之前,他认识苏景那么多年来,从未见过他这般消沉低迷,冷漠到足以冰冻周身的所有气息。
“你放开我。”珞姐反手将他给甩开了,一脸怒气的瞪着他,“徐泽要去找苏芸,我不肯,你却拦着我,如今,苏景一声不吭的打掉了潇潇腹中两个孩子,我质问,你也拦着我,南宫叶,你兄弟是人,我姐妹,我朋友难道就不是人了么?是不是她们就活该被你兄弟肆意践踏玩弄?”
话落,她又转眸望向苏景,讥讽道:“孩子死在你手里,你摆出这副天塌地陷的样子给谁看?女人纵使有千般过错万般可恨,也不能成为男人伤害孩子的理由与借口,呵,我倒是忘了,你们几个都是兄弟,性情使然,处事的方式自然也大同小异,首先是你南宫叶,不顾我的意愿取出了我腹中的孩子,其次是徐泽,瞒着苏芸剥夺她腹中胎儿的生命,接着是你苏景,身为医者,你无悲悯心,身为父者,你无慈爱心,随意处置孩子的时候,你们有没有想过自己女人的感受?亦或是,我,芸芸,潇潇活该受这人间至痛?”
珞姐估计也是被气糊涂了,说话都有些语无伦次起来,那一个字一个字的控诉与质问,像是一根根细针扎在了南宫叶与苏景的心上,疼得两血性刚烈的男人纷纷惨白了脸色。
林子川与云夕紧随其后赶来,看到女儿情绪激动,连忙一左一右的扶住了她。
“珞丫头,你先别生气,让我先问问苏小子非这么做不可的原因,至于叶小子,我赞成他取出你腹中的孩子,因为,大小只能保一个的同时,我们都会选择保大。”
“爹地,你……”珞丫头越发生气了,“你,你跟他们一样,完全不顾女人的感受。”
“我……”
林子川还想说什么,却被南宫叶给拦下了。
“岳父,您不必为我辩解什么,珞儿控诉质问得对,这本就是我的错。
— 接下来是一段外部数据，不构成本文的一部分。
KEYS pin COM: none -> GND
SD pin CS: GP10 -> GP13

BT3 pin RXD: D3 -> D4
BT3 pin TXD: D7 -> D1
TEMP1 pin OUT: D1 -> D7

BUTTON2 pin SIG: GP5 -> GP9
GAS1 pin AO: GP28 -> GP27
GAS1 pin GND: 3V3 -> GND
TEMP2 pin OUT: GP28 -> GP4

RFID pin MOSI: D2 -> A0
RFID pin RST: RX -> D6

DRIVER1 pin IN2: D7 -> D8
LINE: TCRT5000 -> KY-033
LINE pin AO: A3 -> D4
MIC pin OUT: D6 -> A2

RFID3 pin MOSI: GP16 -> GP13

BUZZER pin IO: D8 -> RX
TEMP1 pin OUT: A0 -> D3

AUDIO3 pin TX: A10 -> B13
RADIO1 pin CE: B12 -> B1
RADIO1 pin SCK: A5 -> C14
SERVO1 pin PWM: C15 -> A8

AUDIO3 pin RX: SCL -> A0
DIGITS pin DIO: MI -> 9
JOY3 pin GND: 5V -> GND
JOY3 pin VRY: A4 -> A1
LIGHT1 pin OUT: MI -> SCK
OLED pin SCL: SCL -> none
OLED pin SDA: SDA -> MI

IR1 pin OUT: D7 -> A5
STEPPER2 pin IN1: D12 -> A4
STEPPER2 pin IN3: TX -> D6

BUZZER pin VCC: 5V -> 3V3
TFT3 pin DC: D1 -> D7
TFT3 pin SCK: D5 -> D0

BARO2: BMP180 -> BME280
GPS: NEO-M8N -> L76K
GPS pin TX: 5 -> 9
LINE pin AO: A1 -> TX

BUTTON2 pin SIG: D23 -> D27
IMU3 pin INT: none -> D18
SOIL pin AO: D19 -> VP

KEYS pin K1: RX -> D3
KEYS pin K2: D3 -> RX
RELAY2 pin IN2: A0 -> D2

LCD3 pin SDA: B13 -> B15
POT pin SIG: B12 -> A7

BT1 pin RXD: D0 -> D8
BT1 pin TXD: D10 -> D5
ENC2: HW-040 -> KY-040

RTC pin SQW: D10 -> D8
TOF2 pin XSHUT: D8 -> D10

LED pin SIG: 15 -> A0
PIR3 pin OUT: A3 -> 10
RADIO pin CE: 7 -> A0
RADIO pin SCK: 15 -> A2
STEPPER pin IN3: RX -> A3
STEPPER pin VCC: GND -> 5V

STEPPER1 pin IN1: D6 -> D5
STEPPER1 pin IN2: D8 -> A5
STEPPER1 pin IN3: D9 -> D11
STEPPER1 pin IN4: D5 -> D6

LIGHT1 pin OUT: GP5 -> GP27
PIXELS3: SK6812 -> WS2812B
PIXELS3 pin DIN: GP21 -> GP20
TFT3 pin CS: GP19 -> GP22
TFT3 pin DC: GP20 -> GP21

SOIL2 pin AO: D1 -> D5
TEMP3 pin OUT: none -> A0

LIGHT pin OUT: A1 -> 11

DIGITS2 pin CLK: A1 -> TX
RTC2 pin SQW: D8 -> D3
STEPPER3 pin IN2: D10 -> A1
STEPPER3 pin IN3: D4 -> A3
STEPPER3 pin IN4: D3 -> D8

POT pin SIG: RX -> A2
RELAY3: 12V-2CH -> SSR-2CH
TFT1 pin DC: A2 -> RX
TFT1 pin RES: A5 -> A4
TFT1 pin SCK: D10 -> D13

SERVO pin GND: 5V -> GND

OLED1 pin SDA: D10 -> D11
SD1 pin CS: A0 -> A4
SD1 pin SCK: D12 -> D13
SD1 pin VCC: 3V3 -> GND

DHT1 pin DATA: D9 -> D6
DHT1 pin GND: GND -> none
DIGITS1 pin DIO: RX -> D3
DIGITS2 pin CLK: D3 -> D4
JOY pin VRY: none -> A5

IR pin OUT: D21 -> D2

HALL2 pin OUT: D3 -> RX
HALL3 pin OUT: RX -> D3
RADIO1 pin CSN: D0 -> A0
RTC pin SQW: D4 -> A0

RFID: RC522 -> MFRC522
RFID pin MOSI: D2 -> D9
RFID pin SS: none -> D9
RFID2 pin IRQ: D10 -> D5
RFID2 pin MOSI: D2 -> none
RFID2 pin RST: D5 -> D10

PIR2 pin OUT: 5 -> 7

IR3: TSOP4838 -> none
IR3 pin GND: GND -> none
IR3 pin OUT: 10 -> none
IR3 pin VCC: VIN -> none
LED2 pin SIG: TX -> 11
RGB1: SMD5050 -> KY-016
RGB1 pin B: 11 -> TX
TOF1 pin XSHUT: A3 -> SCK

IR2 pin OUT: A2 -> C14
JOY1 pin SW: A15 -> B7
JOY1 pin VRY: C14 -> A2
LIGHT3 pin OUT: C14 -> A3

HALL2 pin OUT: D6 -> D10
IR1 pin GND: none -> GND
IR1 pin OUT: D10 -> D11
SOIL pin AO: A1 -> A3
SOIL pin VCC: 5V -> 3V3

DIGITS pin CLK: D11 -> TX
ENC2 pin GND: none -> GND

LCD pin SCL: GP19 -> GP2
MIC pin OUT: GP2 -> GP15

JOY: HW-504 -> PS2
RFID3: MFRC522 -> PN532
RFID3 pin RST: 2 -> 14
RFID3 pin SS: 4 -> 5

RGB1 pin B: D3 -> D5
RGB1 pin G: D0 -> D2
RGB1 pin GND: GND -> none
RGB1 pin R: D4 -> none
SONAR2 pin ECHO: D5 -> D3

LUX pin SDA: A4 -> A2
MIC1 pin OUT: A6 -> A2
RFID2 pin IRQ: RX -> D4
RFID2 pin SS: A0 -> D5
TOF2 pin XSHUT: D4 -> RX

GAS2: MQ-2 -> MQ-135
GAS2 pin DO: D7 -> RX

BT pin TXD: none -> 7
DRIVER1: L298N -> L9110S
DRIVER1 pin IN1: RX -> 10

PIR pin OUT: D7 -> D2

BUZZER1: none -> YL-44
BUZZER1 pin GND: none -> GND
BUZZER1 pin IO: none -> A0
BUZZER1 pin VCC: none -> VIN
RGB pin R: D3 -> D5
”
话落,他朝林子川使了个眼色,要他别继续开口刺激她了。
自己的女人,哪怕是看着她动怒,也是心疼的,她说什么便是什么吧,女人在无理取闹的时候,哪还能讲得通什么道理?
林子川轻瞪了他一眼,哪怕自己这女儿无缘无故拿刀捅了他,这小子估计也会说是自己的错。
宠妻可以,但,宠得没有下限就不行了,他好好一个明事理的女儿,都被这小子惯成了什么样。
翁婿两这么一互怼,叶千珞的情绪也稍微平静了不少,她推开搀扶着自己的父母,上前一步朝苏景道:“给个说法吧,虽然你这么做法律制裁不了你,但,皇天后土,总该对得起自己的良心。”
苏景眸色平静的望着她,淡漠道:“孩子已经流掉了,说再多又有何用,我做事向来都我行我素,无需向任何人解释什么。”
“你……”
珞姐刚压下去的怒火又开始往外冒了,“好一个‘我行我素’,你就等着自虐吧。”
“逆子。”身后传来一道怒喝,吸引了所有人的目光。